===== Dataset content =====

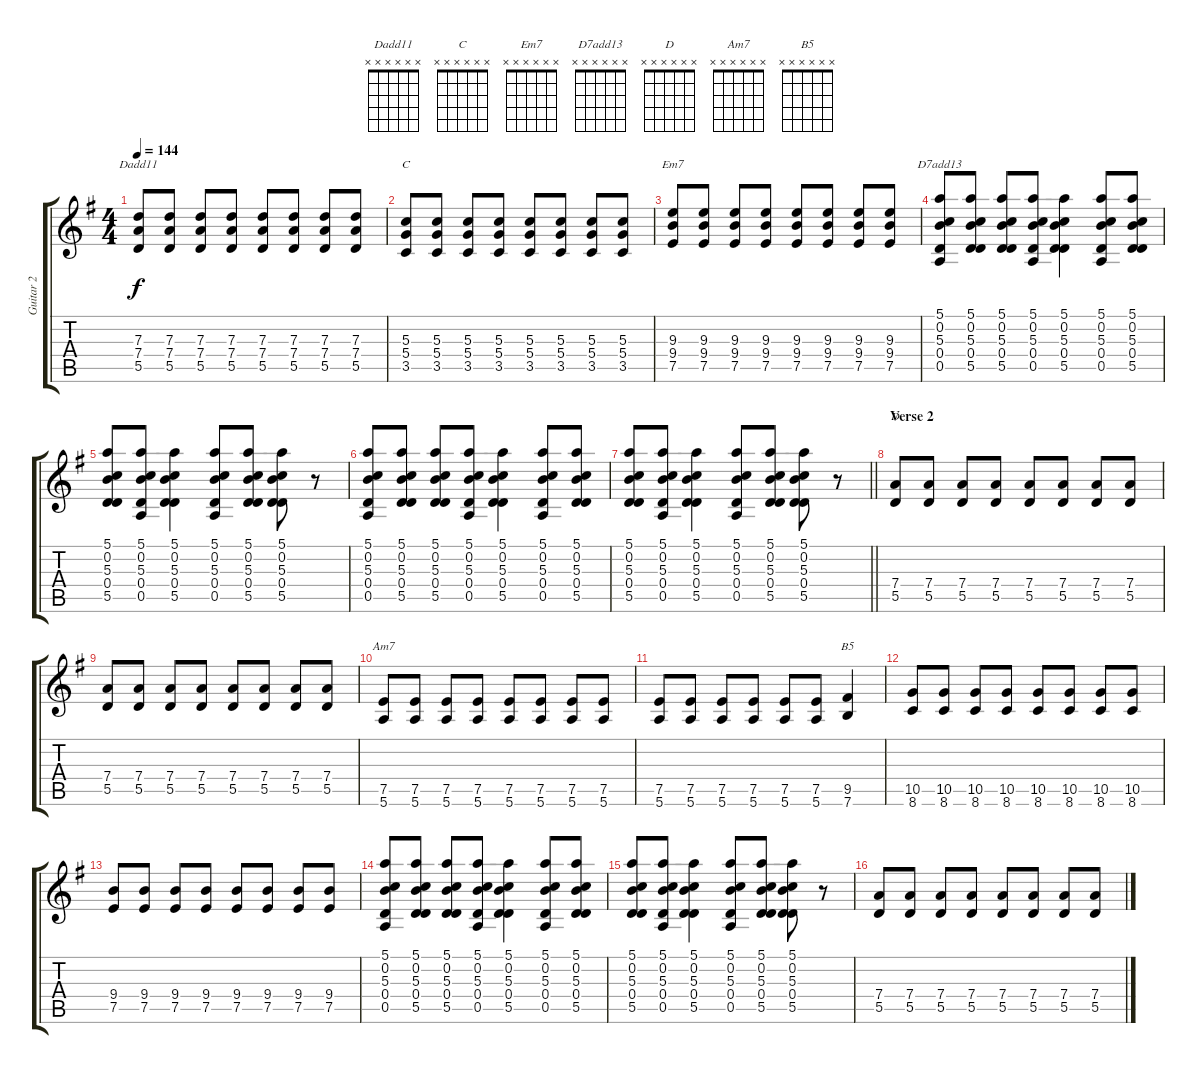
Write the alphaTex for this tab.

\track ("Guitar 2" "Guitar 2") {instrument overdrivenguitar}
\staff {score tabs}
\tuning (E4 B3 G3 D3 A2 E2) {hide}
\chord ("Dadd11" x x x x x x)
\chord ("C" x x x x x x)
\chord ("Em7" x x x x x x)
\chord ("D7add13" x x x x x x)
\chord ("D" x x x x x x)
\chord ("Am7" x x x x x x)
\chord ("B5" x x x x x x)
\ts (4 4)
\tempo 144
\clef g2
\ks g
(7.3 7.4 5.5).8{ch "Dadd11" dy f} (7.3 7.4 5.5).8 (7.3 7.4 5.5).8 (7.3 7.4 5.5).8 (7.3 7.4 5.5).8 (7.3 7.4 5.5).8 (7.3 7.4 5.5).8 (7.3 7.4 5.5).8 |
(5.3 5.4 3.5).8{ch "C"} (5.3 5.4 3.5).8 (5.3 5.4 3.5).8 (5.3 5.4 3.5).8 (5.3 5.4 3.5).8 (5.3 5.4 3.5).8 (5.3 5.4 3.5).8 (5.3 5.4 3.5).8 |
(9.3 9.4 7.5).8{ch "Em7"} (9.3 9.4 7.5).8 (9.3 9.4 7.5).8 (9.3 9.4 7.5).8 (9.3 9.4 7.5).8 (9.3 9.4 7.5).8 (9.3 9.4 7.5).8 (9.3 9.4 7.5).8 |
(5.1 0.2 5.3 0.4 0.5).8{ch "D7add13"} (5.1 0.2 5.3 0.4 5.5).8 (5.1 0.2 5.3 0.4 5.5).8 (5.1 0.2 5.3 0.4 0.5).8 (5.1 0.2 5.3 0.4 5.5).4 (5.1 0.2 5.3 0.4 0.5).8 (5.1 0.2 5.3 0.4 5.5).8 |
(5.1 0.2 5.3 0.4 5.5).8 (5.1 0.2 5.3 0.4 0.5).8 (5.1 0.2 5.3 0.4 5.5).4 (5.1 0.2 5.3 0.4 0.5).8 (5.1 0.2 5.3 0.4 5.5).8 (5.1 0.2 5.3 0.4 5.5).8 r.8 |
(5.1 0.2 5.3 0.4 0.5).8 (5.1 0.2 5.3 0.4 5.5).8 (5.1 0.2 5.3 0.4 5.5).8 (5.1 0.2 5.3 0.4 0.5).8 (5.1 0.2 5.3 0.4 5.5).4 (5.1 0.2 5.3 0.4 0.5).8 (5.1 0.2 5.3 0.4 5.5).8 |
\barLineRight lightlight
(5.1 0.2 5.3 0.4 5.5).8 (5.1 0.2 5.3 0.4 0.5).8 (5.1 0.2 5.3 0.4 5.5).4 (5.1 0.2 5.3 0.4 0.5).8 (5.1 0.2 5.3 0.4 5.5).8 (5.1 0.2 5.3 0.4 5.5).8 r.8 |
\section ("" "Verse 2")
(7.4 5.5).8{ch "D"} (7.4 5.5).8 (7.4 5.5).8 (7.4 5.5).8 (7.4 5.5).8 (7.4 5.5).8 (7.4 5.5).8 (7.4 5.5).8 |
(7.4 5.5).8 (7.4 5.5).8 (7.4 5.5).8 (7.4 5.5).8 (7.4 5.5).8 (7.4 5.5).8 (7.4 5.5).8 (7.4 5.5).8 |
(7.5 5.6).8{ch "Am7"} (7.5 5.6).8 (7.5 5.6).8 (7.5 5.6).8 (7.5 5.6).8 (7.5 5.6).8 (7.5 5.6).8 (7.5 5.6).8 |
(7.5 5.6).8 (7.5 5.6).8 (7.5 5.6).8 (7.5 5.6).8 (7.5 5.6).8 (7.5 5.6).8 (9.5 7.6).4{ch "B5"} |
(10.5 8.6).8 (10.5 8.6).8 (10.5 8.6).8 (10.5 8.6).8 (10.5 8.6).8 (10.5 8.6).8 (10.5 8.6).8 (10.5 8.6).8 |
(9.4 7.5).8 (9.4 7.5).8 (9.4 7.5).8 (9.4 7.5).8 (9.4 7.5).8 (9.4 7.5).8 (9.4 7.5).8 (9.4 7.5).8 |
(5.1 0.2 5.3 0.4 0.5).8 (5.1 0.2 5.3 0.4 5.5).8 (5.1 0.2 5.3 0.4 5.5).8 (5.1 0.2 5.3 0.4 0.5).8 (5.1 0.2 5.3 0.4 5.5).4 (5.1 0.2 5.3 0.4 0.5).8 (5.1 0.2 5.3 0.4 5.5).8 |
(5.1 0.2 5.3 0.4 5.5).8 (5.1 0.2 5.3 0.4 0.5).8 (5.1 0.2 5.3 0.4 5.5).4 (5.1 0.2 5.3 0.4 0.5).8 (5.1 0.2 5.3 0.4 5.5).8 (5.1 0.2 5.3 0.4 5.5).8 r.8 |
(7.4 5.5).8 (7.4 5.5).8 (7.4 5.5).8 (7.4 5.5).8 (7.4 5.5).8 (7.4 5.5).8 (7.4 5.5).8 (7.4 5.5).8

=====
===== Dataset content =====

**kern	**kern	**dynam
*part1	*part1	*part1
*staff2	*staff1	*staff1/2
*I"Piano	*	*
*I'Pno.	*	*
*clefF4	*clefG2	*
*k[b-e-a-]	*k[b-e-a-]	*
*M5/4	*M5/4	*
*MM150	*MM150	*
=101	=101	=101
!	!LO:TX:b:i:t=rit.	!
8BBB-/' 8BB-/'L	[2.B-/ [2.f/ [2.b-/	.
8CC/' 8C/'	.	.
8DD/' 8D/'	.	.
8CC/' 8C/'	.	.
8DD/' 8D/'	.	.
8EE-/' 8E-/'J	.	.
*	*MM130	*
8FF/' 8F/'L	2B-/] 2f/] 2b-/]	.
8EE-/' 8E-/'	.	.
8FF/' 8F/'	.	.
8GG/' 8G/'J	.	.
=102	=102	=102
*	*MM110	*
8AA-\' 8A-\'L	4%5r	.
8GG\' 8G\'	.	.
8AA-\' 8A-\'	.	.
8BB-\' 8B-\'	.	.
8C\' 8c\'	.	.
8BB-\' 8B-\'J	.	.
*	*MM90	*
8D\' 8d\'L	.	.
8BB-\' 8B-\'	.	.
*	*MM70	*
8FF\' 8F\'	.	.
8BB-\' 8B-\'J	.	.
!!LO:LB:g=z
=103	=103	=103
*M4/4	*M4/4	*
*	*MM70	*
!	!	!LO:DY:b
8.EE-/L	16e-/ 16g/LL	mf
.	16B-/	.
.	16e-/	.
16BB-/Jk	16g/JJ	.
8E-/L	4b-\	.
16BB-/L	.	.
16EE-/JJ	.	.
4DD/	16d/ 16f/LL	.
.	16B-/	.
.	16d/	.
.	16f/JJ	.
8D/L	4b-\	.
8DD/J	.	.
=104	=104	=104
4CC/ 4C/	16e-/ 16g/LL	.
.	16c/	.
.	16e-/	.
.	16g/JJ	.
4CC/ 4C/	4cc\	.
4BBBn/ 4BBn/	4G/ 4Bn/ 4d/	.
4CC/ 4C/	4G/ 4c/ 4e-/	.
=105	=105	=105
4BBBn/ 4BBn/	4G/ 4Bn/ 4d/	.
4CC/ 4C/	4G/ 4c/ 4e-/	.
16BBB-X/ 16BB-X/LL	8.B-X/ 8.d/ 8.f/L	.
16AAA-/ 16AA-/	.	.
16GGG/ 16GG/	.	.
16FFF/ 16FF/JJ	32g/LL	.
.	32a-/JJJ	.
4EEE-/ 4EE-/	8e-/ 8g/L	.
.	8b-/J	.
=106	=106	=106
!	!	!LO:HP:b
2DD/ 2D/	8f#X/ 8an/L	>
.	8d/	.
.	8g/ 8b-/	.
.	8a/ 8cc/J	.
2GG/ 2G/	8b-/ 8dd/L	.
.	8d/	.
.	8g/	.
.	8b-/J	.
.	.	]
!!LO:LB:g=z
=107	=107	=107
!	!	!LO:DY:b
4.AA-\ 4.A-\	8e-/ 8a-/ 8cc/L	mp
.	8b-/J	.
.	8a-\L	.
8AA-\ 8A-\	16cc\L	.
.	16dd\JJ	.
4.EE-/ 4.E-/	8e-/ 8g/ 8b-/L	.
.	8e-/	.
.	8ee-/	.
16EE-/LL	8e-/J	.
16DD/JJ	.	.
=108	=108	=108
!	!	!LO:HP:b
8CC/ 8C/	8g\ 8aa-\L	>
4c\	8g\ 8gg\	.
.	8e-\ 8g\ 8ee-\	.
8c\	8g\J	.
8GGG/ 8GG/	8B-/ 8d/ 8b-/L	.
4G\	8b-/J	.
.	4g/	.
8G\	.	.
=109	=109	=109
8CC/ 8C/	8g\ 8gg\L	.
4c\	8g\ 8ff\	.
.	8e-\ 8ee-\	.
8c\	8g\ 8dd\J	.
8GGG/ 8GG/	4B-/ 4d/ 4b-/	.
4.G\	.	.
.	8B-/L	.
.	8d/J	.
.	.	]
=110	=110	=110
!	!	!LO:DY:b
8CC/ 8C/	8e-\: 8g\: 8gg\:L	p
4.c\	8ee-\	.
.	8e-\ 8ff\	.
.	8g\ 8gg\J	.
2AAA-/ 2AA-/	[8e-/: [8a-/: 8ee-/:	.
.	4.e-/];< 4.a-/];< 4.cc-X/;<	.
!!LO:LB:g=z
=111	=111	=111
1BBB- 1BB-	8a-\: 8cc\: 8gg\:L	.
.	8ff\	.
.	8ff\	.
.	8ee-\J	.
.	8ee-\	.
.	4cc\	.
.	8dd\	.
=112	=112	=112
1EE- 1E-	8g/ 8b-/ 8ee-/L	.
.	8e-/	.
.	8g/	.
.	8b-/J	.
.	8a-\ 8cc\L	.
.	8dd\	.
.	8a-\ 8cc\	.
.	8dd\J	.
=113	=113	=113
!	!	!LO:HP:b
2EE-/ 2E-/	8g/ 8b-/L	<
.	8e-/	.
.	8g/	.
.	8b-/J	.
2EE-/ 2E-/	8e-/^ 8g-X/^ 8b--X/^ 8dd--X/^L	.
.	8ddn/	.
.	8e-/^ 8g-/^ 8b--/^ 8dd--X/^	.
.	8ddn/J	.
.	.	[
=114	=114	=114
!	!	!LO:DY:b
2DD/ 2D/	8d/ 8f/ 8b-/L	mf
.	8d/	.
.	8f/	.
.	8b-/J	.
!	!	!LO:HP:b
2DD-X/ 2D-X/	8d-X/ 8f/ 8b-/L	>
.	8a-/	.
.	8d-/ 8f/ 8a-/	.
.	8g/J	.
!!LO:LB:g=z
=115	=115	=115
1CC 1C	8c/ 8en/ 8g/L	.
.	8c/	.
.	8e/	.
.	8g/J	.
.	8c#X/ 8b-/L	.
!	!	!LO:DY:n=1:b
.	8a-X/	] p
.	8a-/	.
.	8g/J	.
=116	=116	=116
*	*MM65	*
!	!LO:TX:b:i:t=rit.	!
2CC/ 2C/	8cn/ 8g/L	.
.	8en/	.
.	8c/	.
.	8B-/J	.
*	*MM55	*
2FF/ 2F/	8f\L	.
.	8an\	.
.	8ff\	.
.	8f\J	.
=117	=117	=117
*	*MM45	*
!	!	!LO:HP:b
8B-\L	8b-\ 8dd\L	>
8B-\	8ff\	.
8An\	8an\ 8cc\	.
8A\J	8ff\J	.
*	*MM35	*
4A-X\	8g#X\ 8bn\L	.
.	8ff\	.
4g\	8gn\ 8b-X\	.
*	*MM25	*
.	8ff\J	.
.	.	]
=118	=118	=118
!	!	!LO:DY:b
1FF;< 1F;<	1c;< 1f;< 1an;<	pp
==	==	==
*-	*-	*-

=====

__What you should do__
How many lines in the rows contain the string "chord", counting case? Reply with the number only.

__Completed exercise__
7